- The paper introduces an automated pipeline that builds a 30,000-hour ASR corpus from unlabeled YouTube audio to support low-resource languages.
- It employs Whisper for transcription, TorchAudio for alignment, and iterative Noisy Student Training to improve label accuracy and reduce WER by up to 40%.
- The work demonstrates significant performance improvements over existing systems, paving the way for scalable multilingual ASR research.
GigaSpeech 2: An Evolving, Large-Scale ASR Corpus
The paper "GigaSpeech 2: An Evolving, Large-Scale and Multi-domain ASR Corpus for Low-Resource Languages with Automated Crawling, Transcription and Refinement" presents a comprehensive approach to developing a massive Automatic Speech Recognition (ASR) dataset tailored specifically for low-resource languages. Unlike traditional methods reliant on expensive human labeling, GigaSpeech 2 uses innovative techniques to construct a large-scale corpus without paired speech and text data.
Introduction and Motivation
GigaSpeech 2 is motivated by the limitations faced in ASR for low-resource languages, where labeled training data is scarce and costly to produce. Traditional datasets cater predominantly to high-resource languages such as English and Mandarin, leaving a gap for languages like Thai, Indonesian, and Vietnamese. This corpus aims to bridge the gap by leveraging unlabeled YouTube audio to create a dataset with approximately 30,000 hours of speech data. This is achieved via a robust, automated pipeline without dependency on labeled data.

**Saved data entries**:

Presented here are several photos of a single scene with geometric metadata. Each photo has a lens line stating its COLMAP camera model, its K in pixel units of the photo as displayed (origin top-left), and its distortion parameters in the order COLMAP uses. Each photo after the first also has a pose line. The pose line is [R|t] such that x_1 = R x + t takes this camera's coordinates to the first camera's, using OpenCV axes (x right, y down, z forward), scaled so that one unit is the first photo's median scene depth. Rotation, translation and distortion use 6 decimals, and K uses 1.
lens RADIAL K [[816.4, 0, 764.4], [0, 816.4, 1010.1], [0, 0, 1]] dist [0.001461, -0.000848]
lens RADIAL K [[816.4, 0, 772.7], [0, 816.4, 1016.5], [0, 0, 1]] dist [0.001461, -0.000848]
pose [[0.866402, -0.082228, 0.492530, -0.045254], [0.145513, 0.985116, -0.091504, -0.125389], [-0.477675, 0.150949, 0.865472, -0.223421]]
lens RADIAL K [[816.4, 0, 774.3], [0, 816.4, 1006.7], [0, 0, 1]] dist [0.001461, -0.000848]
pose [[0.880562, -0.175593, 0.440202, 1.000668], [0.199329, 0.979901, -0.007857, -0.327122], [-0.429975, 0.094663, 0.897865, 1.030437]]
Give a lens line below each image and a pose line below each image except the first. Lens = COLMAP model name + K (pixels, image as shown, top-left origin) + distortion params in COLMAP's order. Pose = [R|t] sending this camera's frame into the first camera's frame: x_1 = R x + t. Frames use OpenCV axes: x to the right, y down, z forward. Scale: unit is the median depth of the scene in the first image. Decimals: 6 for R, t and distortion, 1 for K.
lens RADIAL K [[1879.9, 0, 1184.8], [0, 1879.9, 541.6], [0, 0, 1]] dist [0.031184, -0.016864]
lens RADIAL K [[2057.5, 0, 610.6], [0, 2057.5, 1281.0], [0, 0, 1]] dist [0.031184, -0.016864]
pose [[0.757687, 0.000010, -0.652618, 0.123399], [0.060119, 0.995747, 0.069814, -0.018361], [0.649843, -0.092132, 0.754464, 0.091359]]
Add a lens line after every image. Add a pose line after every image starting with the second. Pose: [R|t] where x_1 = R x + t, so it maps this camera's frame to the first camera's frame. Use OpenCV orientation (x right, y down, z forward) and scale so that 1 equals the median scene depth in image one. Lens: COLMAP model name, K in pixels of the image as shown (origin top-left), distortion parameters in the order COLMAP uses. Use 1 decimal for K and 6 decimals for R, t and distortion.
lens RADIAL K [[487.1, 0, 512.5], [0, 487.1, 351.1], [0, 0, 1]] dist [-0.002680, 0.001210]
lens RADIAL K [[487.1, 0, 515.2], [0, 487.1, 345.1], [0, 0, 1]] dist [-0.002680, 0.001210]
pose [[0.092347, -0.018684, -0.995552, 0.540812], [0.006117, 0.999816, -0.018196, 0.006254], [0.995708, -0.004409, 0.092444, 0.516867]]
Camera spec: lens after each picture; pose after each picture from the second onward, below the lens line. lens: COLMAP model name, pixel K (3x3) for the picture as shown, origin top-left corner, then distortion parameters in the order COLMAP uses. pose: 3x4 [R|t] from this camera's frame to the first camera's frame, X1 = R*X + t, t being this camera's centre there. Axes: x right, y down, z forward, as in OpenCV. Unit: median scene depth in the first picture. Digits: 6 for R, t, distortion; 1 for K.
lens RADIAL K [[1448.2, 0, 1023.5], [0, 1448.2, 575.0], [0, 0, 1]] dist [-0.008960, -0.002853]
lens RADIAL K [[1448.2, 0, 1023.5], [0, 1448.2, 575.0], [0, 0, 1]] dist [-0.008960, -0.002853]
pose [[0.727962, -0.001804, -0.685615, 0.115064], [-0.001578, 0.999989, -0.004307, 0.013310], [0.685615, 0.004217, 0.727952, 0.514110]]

**Tasks**:
[A] Rewrite the GigaSpeech 2 summary starting with "- The work demonstrates" and going on through "and text data.", substituting "speech recognition" for every "ASR".
[B] Answer these questions using the GigaSpeech 2 summary:
(i) Which tool does the pipeline use for transcription?
(ii) About how many hours of speech data does the corpus contain?
(iii) Which high-resource languages does the summary name?
[C] List every language named in the GigaSpeech 2 summary.
These records were drawn from a source other than the GigaSpeech 2 summary.

**Replies**:
[A]
- The work demonstrates significant performance improvements over existing systems, paving the way for scalable multilingual speech recognition research.
GigaSpeech 2: An Evolving, Large-Scale speech recognition Corpus
The paper "GigaSpeech 2: An Evolving, Large-Scale and Multi-domain speech recognition Corpus for Low-Resource Languages with Automated Crawling, Transcription and Refinement" presents a comprehensive approach to developing a massive Automatic Speech Recognition (speech recognition) dataset tailored specifically for low-resource languages. Unlike traditional methods reliant on expensive human labeling, GigaSpeech 2 uses innovative techniques to construct a large-scale corpus without paired speech and text data.

[B]
(i) Whisper
(ii) Approximately 30,000 hours
(iii) English and Mandarin

[C] English, Mandarin, Thai, Indonesian, Vietnamese